Britain’s payouts for former leaders
In 1991, Prime Minister John Major and Cabinet Secretary Sir Robin Butler introduced the Public Duty Costs Allowance (PDCA). This is a government-regulated program that offers all prime ministers an annual allowance after their tenure.
The allowance is capped at 115,000 pounds a year and is designated for any expenses a former leader may incur after leaving office. This includes paying for the services of a secretary and maintaining an office.
According to the government website, the program’s purpose is to allow former leaders to fulfill public duties even after they leave office. Put simply, it’s compensation for any duties a former prime minister is expected to fulfill after they resign or complete their official term.
The PDCA is not a pension. British leaders are paid a pension separately. The program also has strict limitations. It cannot be paid in advance. Instead, the former leaders are expected to file supporting documents such as receipts, pay slips for staff and travel cards to the Cabinet Office Finance or the National Audit Office for audit purposes.

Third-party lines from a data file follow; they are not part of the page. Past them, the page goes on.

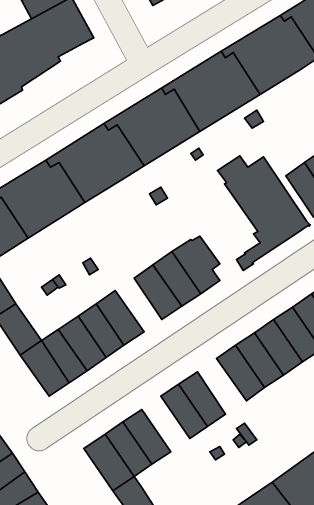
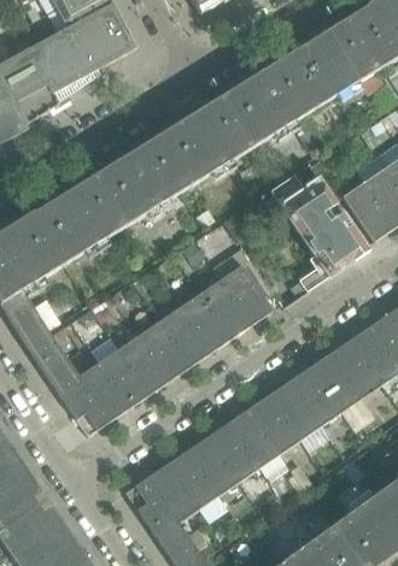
building: none -> [158,307,209,365]
building: none -> [247,394,300,454]
building: none -> [187,435,239,495]

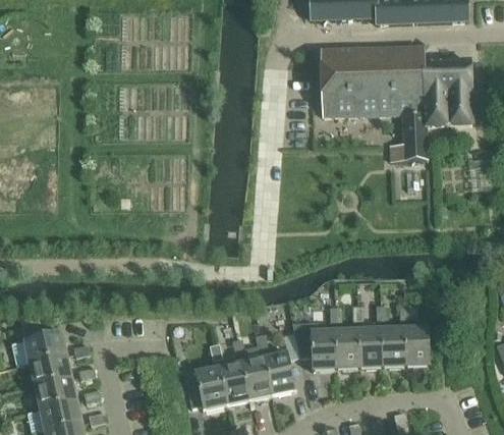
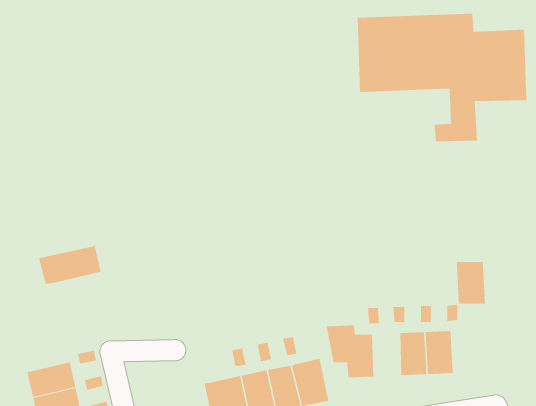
building: [404,327,431,365] -> [456,262,486,304]
building: [335,329,359,368] -> none
building: [11,331,67,366] -> [38,245,101,285]

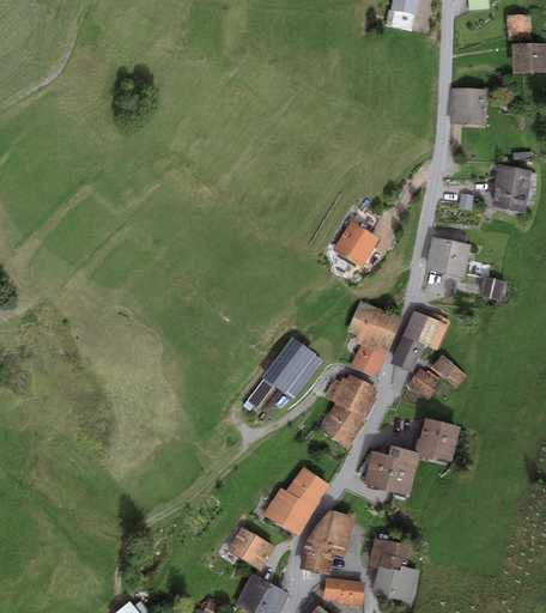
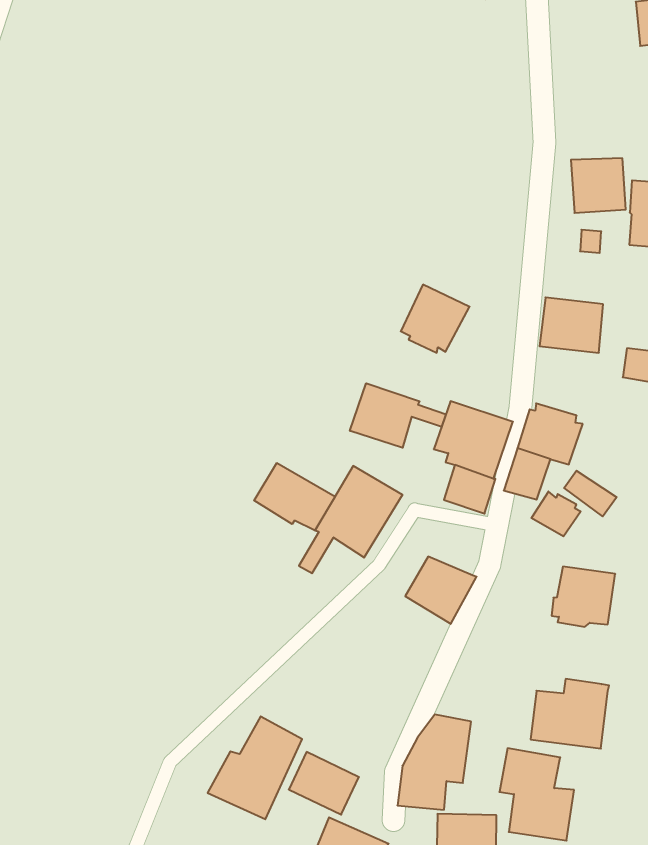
building: [450,86,486,123] -> [571,158,626,213]
building: none -> [350,383,446,448]
building: none -> [254,463,335,531]
building: [324,374,377,418] -> none
building: [364,444,420,493] -> [531,679,609,749]
building: [262,466,329,535] -> [208,716,302,819]

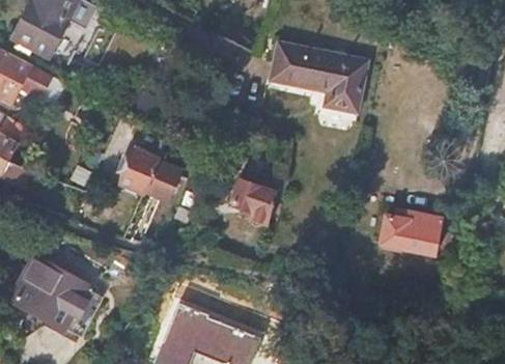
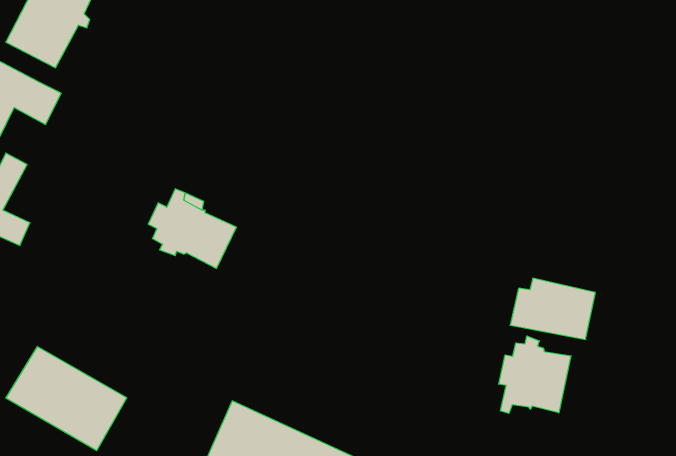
building: [270,43,366,111] -> none
building: [232,173,276,226] -> none
building: none -> [499,336,571,413]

It’s also a voluntary allowance. Truss hasn’t accepted any payouts under this program yet. Since her tenure was the shortest in British history and was completed during an economic downturn for the British economy, opposition politicians and trade unions are discouraging her from claiming the allowance.
Whether or not the former PM claims this annual payout, her short tenure may have already had an impact on the passive income for ordinary investors.
Truss’s impact on your passive income
The hallmark of Truss’s short tenure was her administration’s disastrous economic policy. The British pound fell to a record low when her finance minister Kwasi Kwarteng introduced a “mini budget” with tax cuts and spending increases. The sell-off intensified when the finance minister was dismissed and the policies reversed.
The British pound bounced when Truss announced her resignation but has since continued its slide. Investors could be indicating that there’s simply too much volatility and political uncertainty to invest in the U.K. right now.
However, this environment could be ideal for contrarian investors. Some British companies are publicly listed in New York. These companies are also exposed to foreign markets and the U.S. dollar more than the British economy. That means a weaker pound benefits them.
British American Tobacco (BAT) and Diageo (DEO) are the best examples of this. These two massive conglomerates own a portfolio of cigarette and liquor brands across the world. Their revenues are primarily generated offshore. Diageo offers 200 brands across 180 countries, while BAT generated 45% of its revenue in the U.S. This means a weaker British pound boosts their profit margins.
Both companies are also recession-resistant dividend stocks. British American Tobacco pays a 7.5% dividend yield while Diageo pays 2.3%. Stocks like these could be safe bets for investors seeking a contrarian bet on the British pound and economy in the months ahead.